# Exploratory Data Analysis (EDA)
- Performed to gain better understanding of the data. Does not aim at building a model but to understand data before that
- Deals with identifying variables and understanding relationship between them

## Data, Data Types & variables
### Data Types
- Structured -> tabular, rows and columns
- Unstructured -> text, image, audio and video
### Variable Types
- Qualitative (non numerical)
    - nominal (ex, name, place etc)
    - ordinal (ex, categories that can be sorted (satisified, dissatisfied))
- Quantitative (numerical)
    - continuous values
    - discrete values

## Measure of Central tendency
- Mean 
    - Formula: (sum of items)/(total number of items)
    - Very sensitive to outliers

- Median
    - Formula: (total number of items + 1)/2 th item of the sorted list
    - Resistant to outliers
- Mode
    - Frequency of each item
    - Highly Resistant to outliers

## Measure of dispersion
- Variance
    - Formula: SUM(\[x1 - x\]^2)/total number of items
- Standard Deviation
    - Formula: SD = SQRT(Variance)
- Range
    - Formula: Max Value - Min Value
- Quertiles
    - Q1 
        - divides smallest 25% values from larger data
        - Formula: SUM(total number of items + 1)/4 th item of sorted list
    - Q2 
        - divides smallest 50% values from larger data 
        - Formula: SUM(total number of items + 1)/2 th item of sorted list
        - AKA Median
    - Q3
        - divides larger 75% values from rest
        - Formula: \[SUM(total number of items + 1)*3\]/4 th item of sorted list
    - IQR (Interquertile range)
        - Formula Q3-Q1
        - represents a box in box plot
    - outliers
        - 1.5 * IQR 
- Co efficient of variation
    - Greater the value = greater variabtion
    - Formula: CV = SD / Mean
    - Example: variance is housing price between carrollton and richland hills
- Z Score
    - How close is the obervation to the Mean
    - Formula: Z = (x1 - x)/SD

## Summarizing measured data

### Five Point Summary
- Min
- Q1
- Q2
- Q3
- Max

### Shape of data

# Symmentrical - normal distribution (bell curve)

# Dataset items
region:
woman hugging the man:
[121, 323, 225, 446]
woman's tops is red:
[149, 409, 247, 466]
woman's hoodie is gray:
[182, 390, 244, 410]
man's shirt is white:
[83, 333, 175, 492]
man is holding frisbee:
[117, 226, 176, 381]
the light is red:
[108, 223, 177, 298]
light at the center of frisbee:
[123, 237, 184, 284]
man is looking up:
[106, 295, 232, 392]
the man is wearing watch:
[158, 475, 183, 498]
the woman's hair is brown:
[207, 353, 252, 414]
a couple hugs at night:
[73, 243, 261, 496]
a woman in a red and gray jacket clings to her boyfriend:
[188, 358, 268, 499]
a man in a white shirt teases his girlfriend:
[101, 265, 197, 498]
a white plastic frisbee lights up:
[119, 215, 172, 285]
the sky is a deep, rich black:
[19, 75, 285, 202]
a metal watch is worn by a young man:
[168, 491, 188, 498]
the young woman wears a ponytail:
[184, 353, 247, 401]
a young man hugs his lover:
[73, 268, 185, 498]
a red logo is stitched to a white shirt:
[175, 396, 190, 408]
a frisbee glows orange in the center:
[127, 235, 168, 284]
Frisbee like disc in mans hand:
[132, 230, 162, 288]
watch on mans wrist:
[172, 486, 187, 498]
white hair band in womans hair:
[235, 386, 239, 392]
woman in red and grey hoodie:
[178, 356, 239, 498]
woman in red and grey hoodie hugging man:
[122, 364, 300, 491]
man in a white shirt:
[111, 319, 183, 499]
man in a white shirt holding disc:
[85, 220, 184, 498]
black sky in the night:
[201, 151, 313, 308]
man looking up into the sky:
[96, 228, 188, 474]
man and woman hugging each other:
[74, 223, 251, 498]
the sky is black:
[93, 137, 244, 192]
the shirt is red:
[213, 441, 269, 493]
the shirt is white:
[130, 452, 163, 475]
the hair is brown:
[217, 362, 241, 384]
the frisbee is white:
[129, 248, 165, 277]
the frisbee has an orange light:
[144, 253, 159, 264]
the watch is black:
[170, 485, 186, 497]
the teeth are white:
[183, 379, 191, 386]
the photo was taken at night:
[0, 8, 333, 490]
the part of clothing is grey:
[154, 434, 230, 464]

# Work item A
From the exploratory data analysis notes above the items, copy the stretch from "- nominal (ex, name, place" through "number of items)" word for word.
# Work item B
List every measure named under the "Five Point Summary" heading in the exploratory data analysis notes.
# Work item C
Continue the exploratory data analysis notes from the point where they stop.

# Expected output A
- nominal (ex, name, place etc)
    - ordinal (ex, categories that can be sorted (satisified, dissatisfied))
- Quantitative (numerical)
    - continuous values
    - discrete values

## Measure of Central tendency
- Mean 
    - Formula: (sum of items)/(total number of items)

# Expected output B
Min, Q1, Q2, Q3, Max

# Expected output C
# Skewness 
    - Positive / Right skewed: Median < Mean
    - Negative / Left skewed: Median > Mean
    - Formula: SUM\[(x1 - x)^3\]/[{n-1} * SD^3]
### Co variance
- Relationship between two variables
- Formula: cov(x,y) = SUM\[(x1-x) * (y1-y)\]/total no of items
- Positive: x and y goes in the same direction
- Negative: x and y goes in different direction
- Doesn't imply that  x and y influence each other

### Correlation
- Relationship between two variables independant of unit (or scale)
- Formula:  corr = cov(x,y)/SDx * SDy
- Values always in rangeL -1 to 1
- Value closer to -1 and 1 -> stronger correlation
- Value closer to 0 -> weaker correlation


    
        





### Generic
    - data.shape
    - data.info()
    - data.describe()
    - len(data)    
    - data.dtypes.value_counts() -- count data types
### Measures
    - data.mean() | data\['col1'\].mean()
    - data.median() | data\['col1'\].median()
    - data\['col1'\].mode()
    - data.quantile(0.25) | data.quantile(0.50) | data.quantile(0.75) 
    - IQR = data.quantile(0.75) - data.quantile(0.25)
    - Range = data.max() - data.min()
    - Variance = data.var()
    - SD = data.std()
    - Co variance = data.cov()
    - Correlation = data.corr()
    - data.skew()

### Cleaning data
    - data.drop('col1', axis = 1, inplace = True)
    - data.dropna()
    - data.isnull().sum()
### Handling Non numerical data
    - One Hot Encoding
        - df_dummies= pd.get_dummies(data1, prefix='Park', columns=['ParkingArea']) #This function does One-Hot-Encoding on categorical text
    - Sklearn OneHotEncoder
        - from sklearn.preprocessing import OneHotEncoder
        - hotencoder = OneHotEncoder()
        - encoded = hotencoder.fit_transform(df_dummies.RegionId.values.reshape(-1,1)).toarray() 
     
### Normalization & Scaling
    - StandardScaler (normalizes using z score)
        - from sklearn.preprocessing import StandardScaler
        - std_scale = StandardScaler()
        - std_scale
    - MinMaxScalar (normalizes using (x - min)/(max - min))
        - from sklearn.preprocessing import MinMaxScaler
        - minmax_scale = MinMaxScaler()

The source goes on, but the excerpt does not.